Veterans Affairs San Diego Healthcare System, San Diego, California; University of California, San Diego, La Jolla, California.
Veterans Affairs San Diego Healthcare System, San Diego, California.
Clin Gastroenterol Hepatol. 2017 Aug;15(8):1265-1270.e1. doi: 10.1016/j.cgh.2017.01.025. Epub 2017 Feb 4.
BACKGROUND & AIMS: The most commonly used noninvasive test for colorectal cancer (CRC) screening has been the guaiac fecal occult blood test (gFOBT). The fecal immunochemical test (FIT) detects CRC and colorectal polyps with higher levels of sensitivity than the gFOBT, and may be more acceptable to patients. However, the FIT has not replaced the gFOBT in many clinical settings. We analyzed data from a large healthcare system that replaced the gFOBT with the FIT to determine the effects on CRC screening.
We conducted a retrospective observational study of 7898 patients at the Veterans' Administration San Diego Healthcare System, 50-75 years old, who were offered stool-based CRC screening as part of primary care March 2014 through January 2015. Test orders and results were extracted from electronic health records; we performed manual reviews of colonoscopy and pathology reports for Veterans with positive results from the tests. Our primary outcome was test completion within 1 year of order; secondary outcomes were positive results and detection of advanced neoplasia by diagnostic colonoscopy.

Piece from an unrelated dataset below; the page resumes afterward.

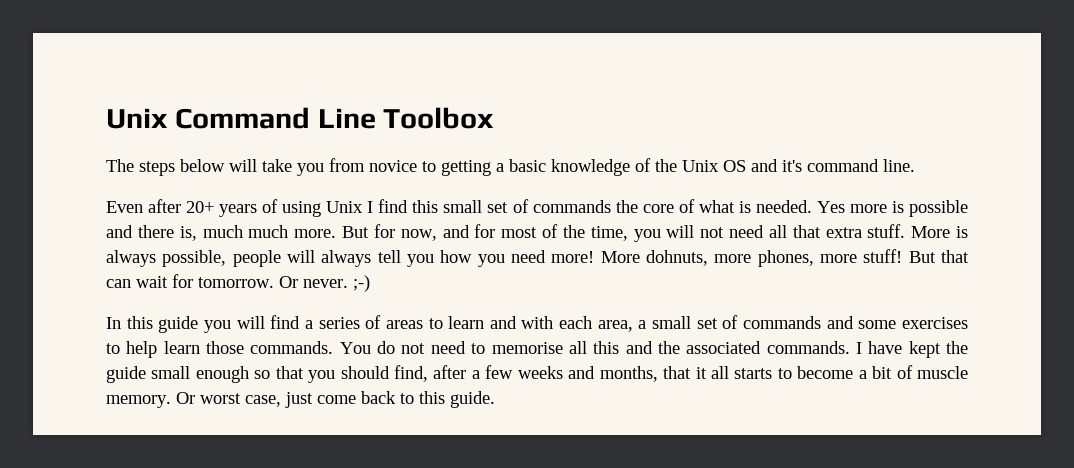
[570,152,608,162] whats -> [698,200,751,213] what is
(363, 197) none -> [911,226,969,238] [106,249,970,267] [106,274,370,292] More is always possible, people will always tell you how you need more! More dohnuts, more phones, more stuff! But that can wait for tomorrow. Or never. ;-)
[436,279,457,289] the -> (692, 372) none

The primary analysis used an intention-to-screen approach, which included all patients with test orders; as-screened analyses were also performed.

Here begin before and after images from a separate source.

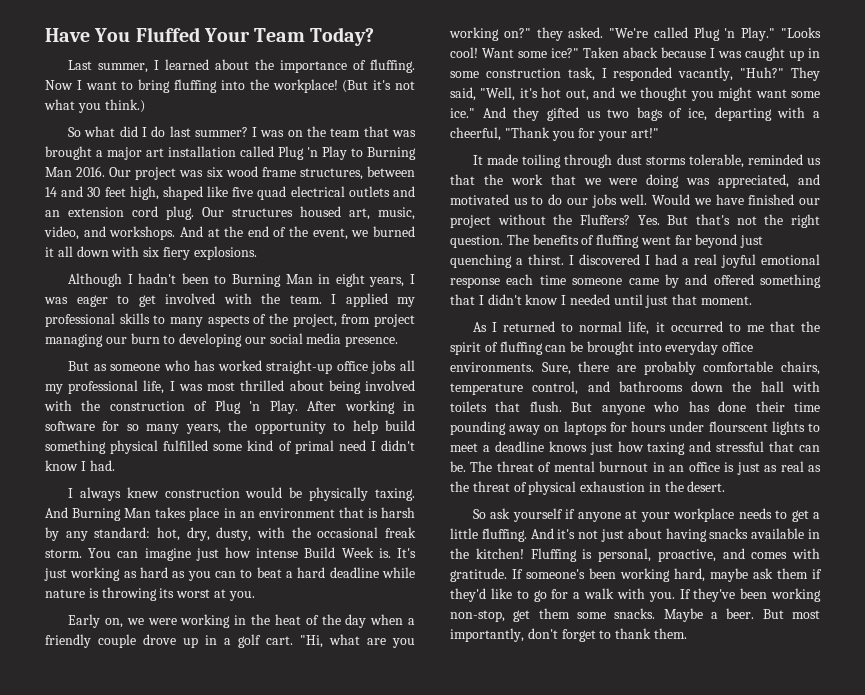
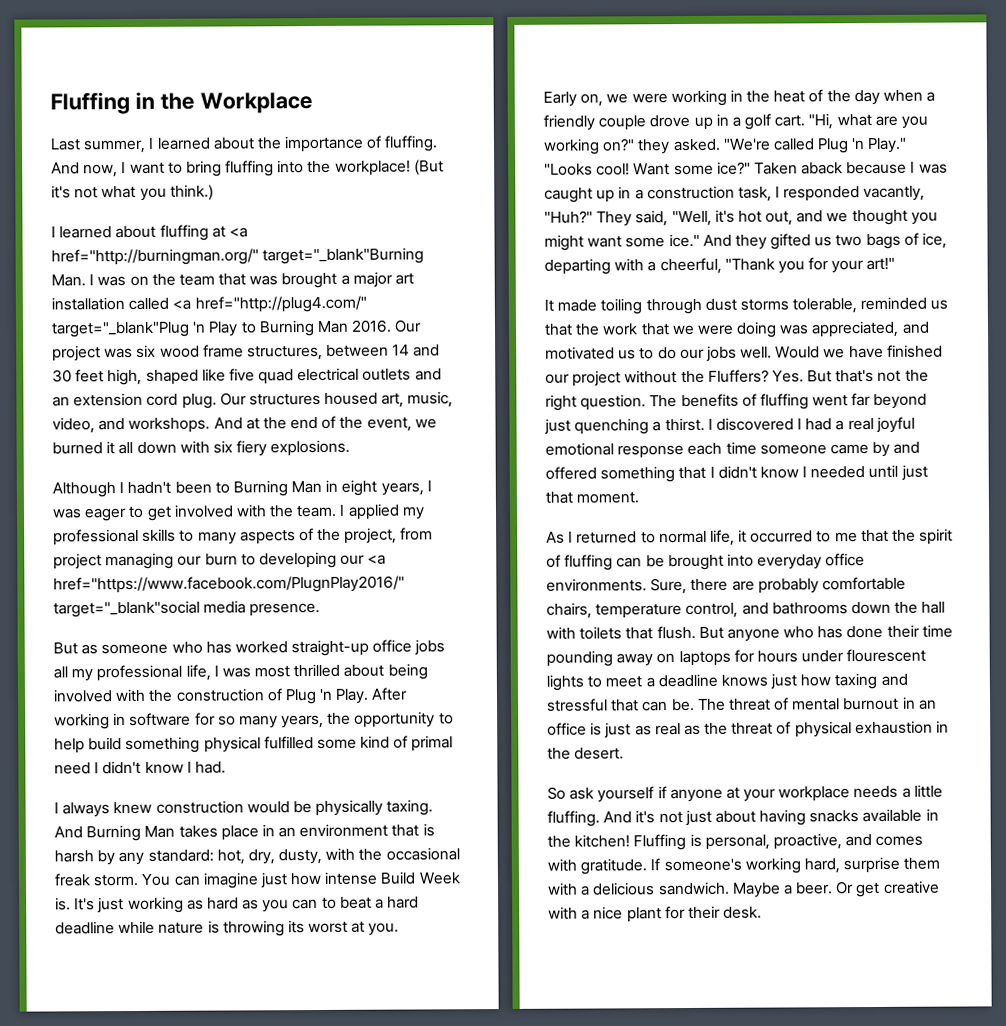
[45,27,375,46] Have You Fluffed Your Team Today? -> [50,91,313,115] Fluffing in the Workplace
[45,80,73,90] Now -> [51,162,119,178] And now,
[68,126,248,137] So what did I do last summer? -> [51,224,248,241] [51,247,425,266] [51,274,86,287] I learned about fluffing at <a href="http://burningman.org/" target="_blank"Burning Man.
[278,146,304,160] Plug -> [172,295,367,313] [51,321,190,338] <a href="http://plug4.com/" target="_blank"Plug
[269,333,303,344] social -> [367,554,387,565] [53,575,405,594] [53,600,200,618] <a href="https://www.facebook.com/PlugnPlay2016/" target="_blank"social
[450,71,479,78] some -> [634,189,644,200] a
[708,421,768,432] flourscent -> [846,648,927,663] flourescent
[775,510,809,522] to get -> (899, 792) none
[589,568,616,579] been -> (742, 865) none
[710,568,822,582] [450,588,821,602] [450,608,820,622] [450,628,687,642] maybe ask them if they'd like to go for a walk with you. If they've been working non-stop, get them some snacks. Maybe a beer. But most importantly, don't forget to thank them. -> [843,856,941,874] [548,880,940,898] [548,905,763,923] surprise them with a delicious sandwich. Maybe a beer. Or get creative with a nice plant for their desk.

Among 7898 patients, 3236 had gFOBT and 4662 FIT orders. In the intention to screen analysis, a significantly higher proportion of subjects completed a FIT (42.6%) than a gFOBT (33.4%) (P < .001); advanced neoplasia was detected in a significantly higher proportion of subjects offered a FIT (0.79%) than a gFOBT (0.28%) (P = .003). The numbers needed to invite to achieve 1 additional completed test and identify 1 additional patient with advanced neoplasia were 11 and 196, respectively.
In a retrospective study of patients at a Veterans' administration healthcare system, replacing the gFOBT with the FIT increased the proportion of patients who completed CRC screening. Replacement of the gFOBT with the FIT should be strongly considered by all healthcare systems.
结直肠癌(CRC)筛查最常用的非侵入性检测方法一直是愈创木脂粪便潜血试验(gFOBT)。粪便免疫化学试验(FIT)检测 CRC 和结直肠息肉的灵敏度高于 gFOBT,并且可能更受患者接受。然而,在许多临床环境中,FIT 并未替代 gFOBT。我们分析了来自大型医疗保健系统的数据,该系统用 FIT 替代了 gFOBT,以确定对 CRC 筛查的影响。
我们对 Veterans' Administration San Diego Healthcare System 的 7898 名年龄在 50-75 岁的患者进行了回顾性观察性研究,这些患者在 2014 年 3 月至 2015 年 1 月期间作为初级保健的一部分接受了基于粪便的 CRC 筛查。测试订单和结果从电子健康记录中提取;我们对测试结果阳性的退伍军人的结肠镜检查和病理报告进行了手动审查。我们的主要结局是在下达测试命令后 1 年内完成测试;次要结局是阳性结果和通过诊断性结肠镜检查检测到高级肿瘤。主要分析采用了意向筛查方法,该方法包括所有接受测试命令的患者;还进行了按筛查分析。
在 7898 名患者中,有 3236 名接受了 gFOBT 和 4662 名接受了 FIT 订单。在意向筛查分析中,完成 FIT 的受试者比例(42.6%)明显高于 gFOBT(33.4%)(P<0.001);提供 FIT 的受试者中高级肿瘤的检出率明显高于 gFOBT(0.79%)(0.28%)(P=0.003)。每邀请一人即可完成一项额外测试,每邀请 196 人即可发现一名患有高级肿瘤的患者。
在 Veterans' Administration 医疗保健系统的患者回顾性研究中,用 FIT 替代 gFOBT 增加了完成 CRC 筛查的患者比例。所有医疗保健系统都应强烈考虑用 FIT 替代 gFOBT。